[DIRECTIVE A]: Output the passage about the Dallas police memorial below, word for word and in full.

[GIVEN PASSAGE]:
++++++

They call it the deadliest day for law enforcement since 9/11.
On July 7th, a twenty-five-year-old former U.S. troop opened fire, sniper style, on a peaceful protest on the streets of downtown Dallas. Injuring over a dozen law enforcement officials and killing five, his mission was clearly stated: “I want to kill white cops.”
For us locals, the names and faces of the fallen police officers have become familiar. Not knowing where to go or what to do, North Texans made their way to Dallas Police Headquarters on S. Lamar St., where a makeshift memorial had sprung up.
On Thursday, July 14th, I took my two children to see it.
My plan was simple: show my nine-year-old son and eight-year-old daughter that God trades beauty for ashes.
They had seen it on the news, but none of the pictures could prepare them for what we saw.
We saw a mountain of flowers, stuffed animals, posters, and crosses covering and surrounding two police cars.
We saw people holding hands and praying.
We saw the Red Cross on hand passing out water.
We saw a divided people uniting in love.
Perhaps the most profound thing I noticed was the grief etched on the face of every single officer we spoke to. The men who died in the line of duty were their brothers and friends. They were lunch buddies and confidants. Real people with real stories; who left real families behind to mourn.
There is an oft-neglected ministry that we are inclined to forget about, and that’s the ministry of simply showing up.
We shook hands, exchanged words, and hugged necks, and each officer said the same thing.
Thank you so much for coming. It means so much. Thank you for your support.

++++++

(Items listed in a dataset)
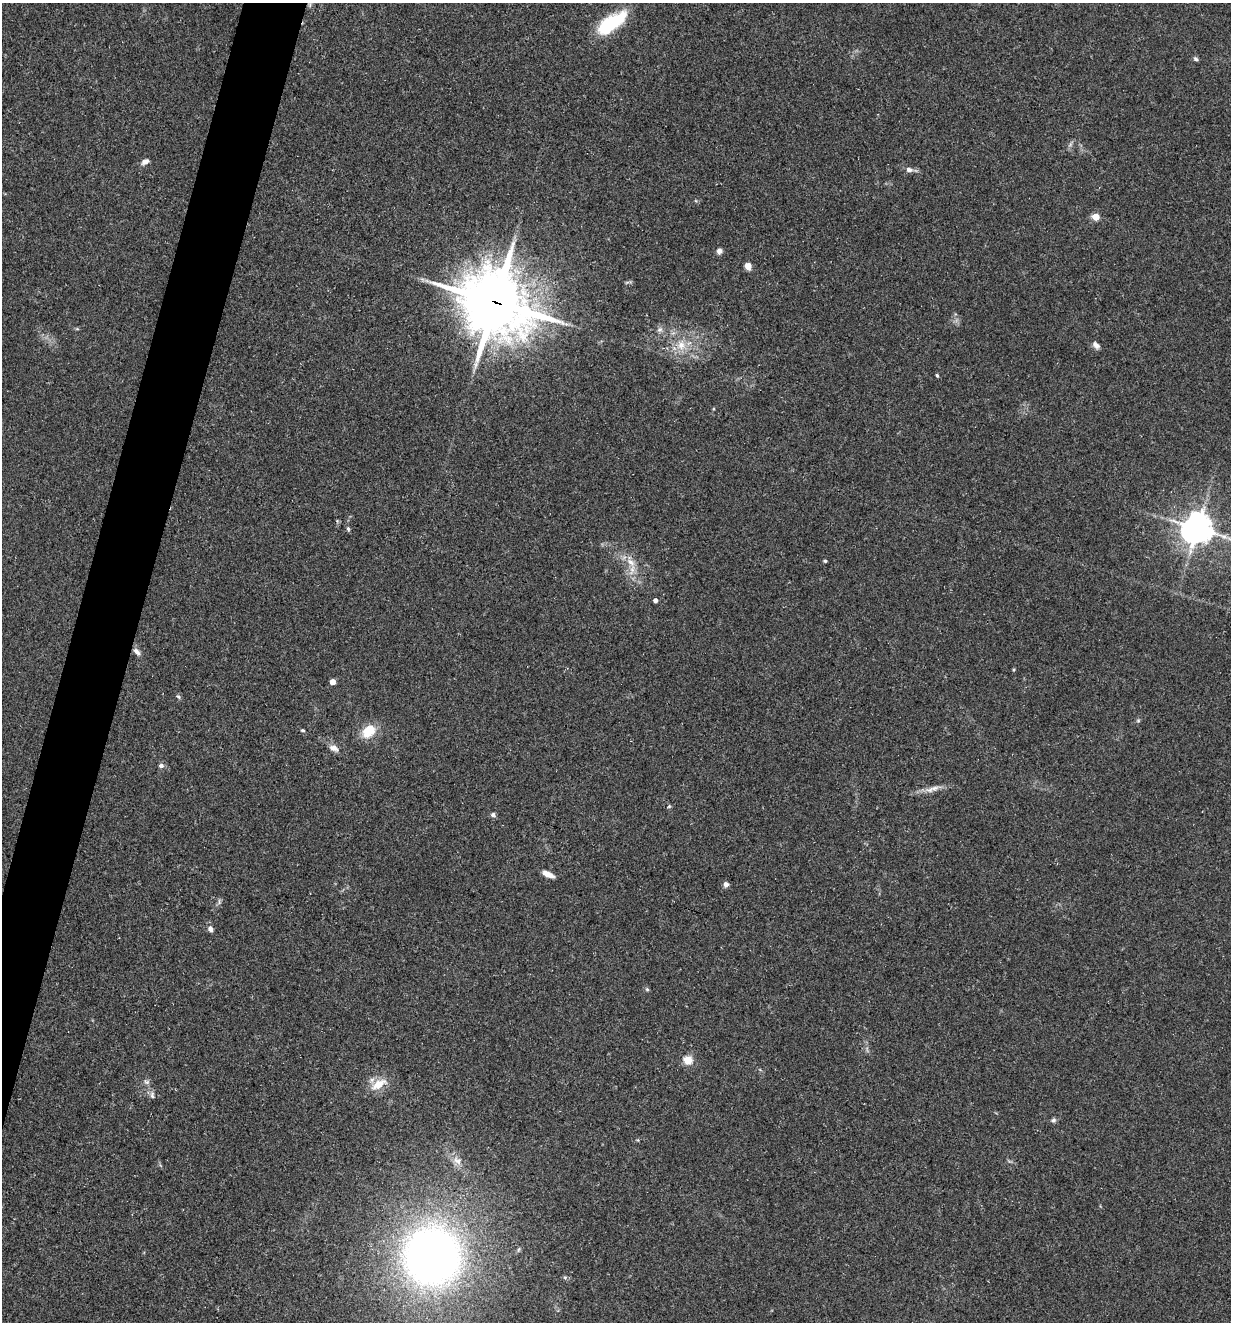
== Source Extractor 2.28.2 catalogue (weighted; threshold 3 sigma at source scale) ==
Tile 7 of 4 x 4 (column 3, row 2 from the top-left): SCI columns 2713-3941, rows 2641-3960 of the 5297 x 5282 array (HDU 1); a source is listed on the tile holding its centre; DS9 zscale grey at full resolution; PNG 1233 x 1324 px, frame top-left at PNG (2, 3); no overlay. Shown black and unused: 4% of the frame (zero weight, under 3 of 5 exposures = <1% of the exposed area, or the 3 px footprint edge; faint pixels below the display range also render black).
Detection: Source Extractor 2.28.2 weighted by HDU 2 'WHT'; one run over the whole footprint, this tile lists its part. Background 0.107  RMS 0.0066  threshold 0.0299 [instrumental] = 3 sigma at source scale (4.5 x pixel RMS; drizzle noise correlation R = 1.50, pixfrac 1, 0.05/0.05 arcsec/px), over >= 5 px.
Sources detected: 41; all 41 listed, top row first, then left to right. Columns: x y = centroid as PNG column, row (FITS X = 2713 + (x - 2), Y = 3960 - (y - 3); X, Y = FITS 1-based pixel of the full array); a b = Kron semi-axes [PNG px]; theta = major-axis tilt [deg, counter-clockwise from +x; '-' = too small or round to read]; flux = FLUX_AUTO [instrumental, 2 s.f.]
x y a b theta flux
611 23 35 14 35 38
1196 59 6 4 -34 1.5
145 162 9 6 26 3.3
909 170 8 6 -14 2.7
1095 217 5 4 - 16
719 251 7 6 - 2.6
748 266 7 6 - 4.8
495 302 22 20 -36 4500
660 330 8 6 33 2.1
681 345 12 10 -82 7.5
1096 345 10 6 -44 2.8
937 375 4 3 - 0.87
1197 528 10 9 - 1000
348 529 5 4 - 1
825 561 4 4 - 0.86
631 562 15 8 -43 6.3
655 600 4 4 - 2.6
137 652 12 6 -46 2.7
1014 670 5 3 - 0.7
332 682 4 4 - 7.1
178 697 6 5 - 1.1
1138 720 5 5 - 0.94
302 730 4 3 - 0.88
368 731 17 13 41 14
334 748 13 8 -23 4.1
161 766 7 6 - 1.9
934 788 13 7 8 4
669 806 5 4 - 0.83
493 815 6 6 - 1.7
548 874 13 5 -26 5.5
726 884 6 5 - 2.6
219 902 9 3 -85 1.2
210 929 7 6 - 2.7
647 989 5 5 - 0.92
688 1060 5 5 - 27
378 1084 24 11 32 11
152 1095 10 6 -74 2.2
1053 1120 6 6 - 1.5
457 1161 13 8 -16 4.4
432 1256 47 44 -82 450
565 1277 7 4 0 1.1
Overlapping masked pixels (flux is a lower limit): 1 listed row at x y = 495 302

++++++

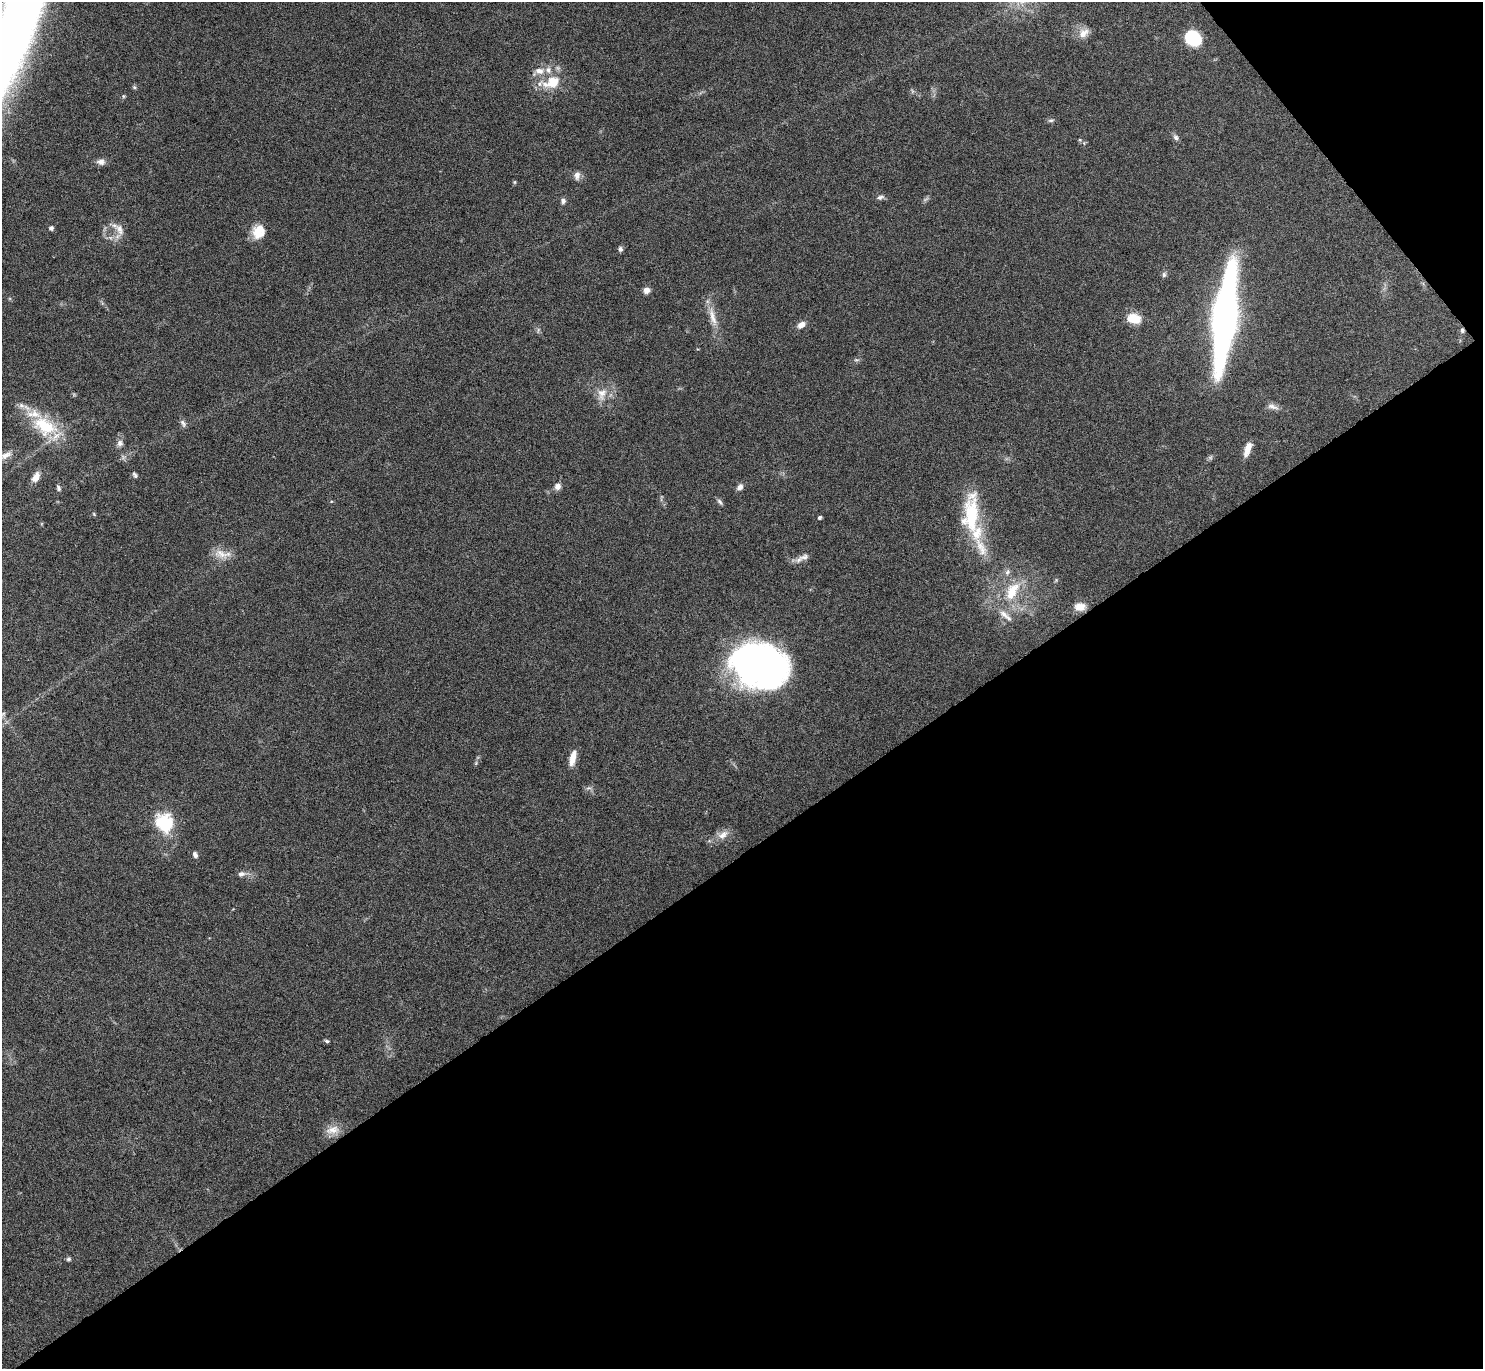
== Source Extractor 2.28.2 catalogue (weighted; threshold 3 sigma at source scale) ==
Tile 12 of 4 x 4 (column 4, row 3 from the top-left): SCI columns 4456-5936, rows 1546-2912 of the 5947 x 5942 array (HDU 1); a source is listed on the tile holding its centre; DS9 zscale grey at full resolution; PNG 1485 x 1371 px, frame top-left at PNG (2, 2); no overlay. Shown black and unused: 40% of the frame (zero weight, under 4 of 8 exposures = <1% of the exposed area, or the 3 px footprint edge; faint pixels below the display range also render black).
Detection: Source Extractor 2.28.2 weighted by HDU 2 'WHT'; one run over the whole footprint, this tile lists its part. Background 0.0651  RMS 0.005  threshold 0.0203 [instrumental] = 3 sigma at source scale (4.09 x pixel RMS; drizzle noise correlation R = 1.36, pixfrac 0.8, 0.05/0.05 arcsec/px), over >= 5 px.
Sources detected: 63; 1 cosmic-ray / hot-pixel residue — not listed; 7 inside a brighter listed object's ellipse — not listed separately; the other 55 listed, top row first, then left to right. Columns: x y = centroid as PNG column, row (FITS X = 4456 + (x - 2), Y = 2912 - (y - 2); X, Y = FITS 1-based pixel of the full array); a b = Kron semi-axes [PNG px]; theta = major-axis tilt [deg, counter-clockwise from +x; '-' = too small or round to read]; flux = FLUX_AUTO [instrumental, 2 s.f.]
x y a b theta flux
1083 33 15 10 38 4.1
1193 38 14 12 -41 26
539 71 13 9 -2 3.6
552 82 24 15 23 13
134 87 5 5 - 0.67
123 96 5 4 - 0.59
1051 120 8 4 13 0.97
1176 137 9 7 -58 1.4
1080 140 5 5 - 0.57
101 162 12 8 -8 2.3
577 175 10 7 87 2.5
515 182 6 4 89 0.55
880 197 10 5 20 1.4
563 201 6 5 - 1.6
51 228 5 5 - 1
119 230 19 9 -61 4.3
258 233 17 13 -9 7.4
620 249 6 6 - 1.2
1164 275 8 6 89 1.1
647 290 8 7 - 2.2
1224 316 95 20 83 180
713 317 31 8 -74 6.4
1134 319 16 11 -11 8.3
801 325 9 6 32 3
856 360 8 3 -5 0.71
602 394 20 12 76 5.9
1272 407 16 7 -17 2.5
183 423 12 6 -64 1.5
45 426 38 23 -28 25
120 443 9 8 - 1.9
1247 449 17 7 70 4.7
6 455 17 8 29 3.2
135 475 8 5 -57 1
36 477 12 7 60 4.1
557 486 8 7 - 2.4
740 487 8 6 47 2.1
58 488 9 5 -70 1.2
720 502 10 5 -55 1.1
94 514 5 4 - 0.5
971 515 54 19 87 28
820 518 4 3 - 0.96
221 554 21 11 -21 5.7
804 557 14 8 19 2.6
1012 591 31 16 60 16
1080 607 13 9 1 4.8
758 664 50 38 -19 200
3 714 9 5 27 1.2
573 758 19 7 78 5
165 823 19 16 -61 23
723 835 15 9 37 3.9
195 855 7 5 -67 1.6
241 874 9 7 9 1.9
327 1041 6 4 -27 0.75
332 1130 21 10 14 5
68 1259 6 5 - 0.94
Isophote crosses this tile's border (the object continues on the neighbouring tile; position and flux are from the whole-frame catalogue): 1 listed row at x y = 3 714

++++++

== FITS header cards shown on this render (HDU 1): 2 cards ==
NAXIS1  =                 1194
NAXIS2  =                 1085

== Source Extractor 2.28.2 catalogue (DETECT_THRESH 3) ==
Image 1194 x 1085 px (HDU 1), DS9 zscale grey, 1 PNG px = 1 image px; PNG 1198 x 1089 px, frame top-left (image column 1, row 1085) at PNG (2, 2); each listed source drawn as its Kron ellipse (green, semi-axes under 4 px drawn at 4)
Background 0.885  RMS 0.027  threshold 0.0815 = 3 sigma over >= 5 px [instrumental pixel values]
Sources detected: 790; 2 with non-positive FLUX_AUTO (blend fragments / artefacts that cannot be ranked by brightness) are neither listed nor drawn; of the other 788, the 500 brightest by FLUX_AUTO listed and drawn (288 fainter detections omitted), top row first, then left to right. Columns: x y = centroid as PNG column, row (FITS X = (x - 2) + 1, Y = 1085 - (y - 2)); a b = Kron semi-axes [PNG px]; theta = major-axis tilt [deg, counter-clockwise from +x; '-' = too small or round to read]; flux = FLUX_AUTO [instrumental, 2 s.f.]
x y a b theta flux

++++++

[DIRECTIVE B]: Please return, unchanged, the lines of the listing above starting at the line containing "2.28.2 catalogue (DETECT_THRESH" and ending at the line containing "[instrumental pixel values]", including both of those lines.

[EXPECTED OUTPUT A]:
They call it the deadliest day for law enforcement since 9/11.
On July 7th, a twenty-five-year-old former U.S. troop opened fire, sniper style, on a peaceful protest on the streets of downtown Dallas. Injuring over a dozen law enforcement officials and killing five, his mission was clearly stated: “I want to kill white cops.”
For us locals, the names and faces of the fallen police officers have become familiar. Not knowing where to go or what to do, North Texans made their way to Dallas Police Headquarters on S. Lamar St., where a makeshift memorial had sprung up.
On Thursday, July 14th, I took my two children to see it.
My plan was simple: show my nine-year-old son and eight-year-old daughter that God trades beauty for ashes.
They had seen it on the news, but none of the pictures could prepare them for what we saw.
We saw a mountain of flowers, stuffed animals, posters, and crosses covering and surrounding two police cars.
We saw people holding hands and praying.
We saw the Red Cross on hand passing out water.
We saw a divided people uniting in love.
Perhaps the most profound thing I noticed was the grief etched on the face of every single officer we spoke to. The men who died in the line of duty were their brothers and friends. They were lunch buddies and confidants. Real people with real stories; who left real families behind to mourn.
There is an oft-neglected ministry that we are inclined to forget about, and that’s the ministry of simply showing up.
We shook hands, exchanged words, and hugged necks, and each officer said the same thing.
Thank you so much for coming. It means so much. Thank you for your support.

[EXPECTED OUTPUT B]:
== Source Extractor 2.28.2 catalogue (DETECT_THRESH 3) ==
Image 1194 x 1085 px (HDU 1), DS9 zscale grey, 1 PNG px = 1 image px; PNG 1198 x 1089 px, frame top-left (image column 1, row 1085) at PNG (2, 2); each listed source drawn as its Kron ellipse (green, semi-axes under 4 px drawn at 4)
Background 0.885  RMS 0.027  threshold 0.0815 = 3 sigma over >= 5 px [instrumental pixel values]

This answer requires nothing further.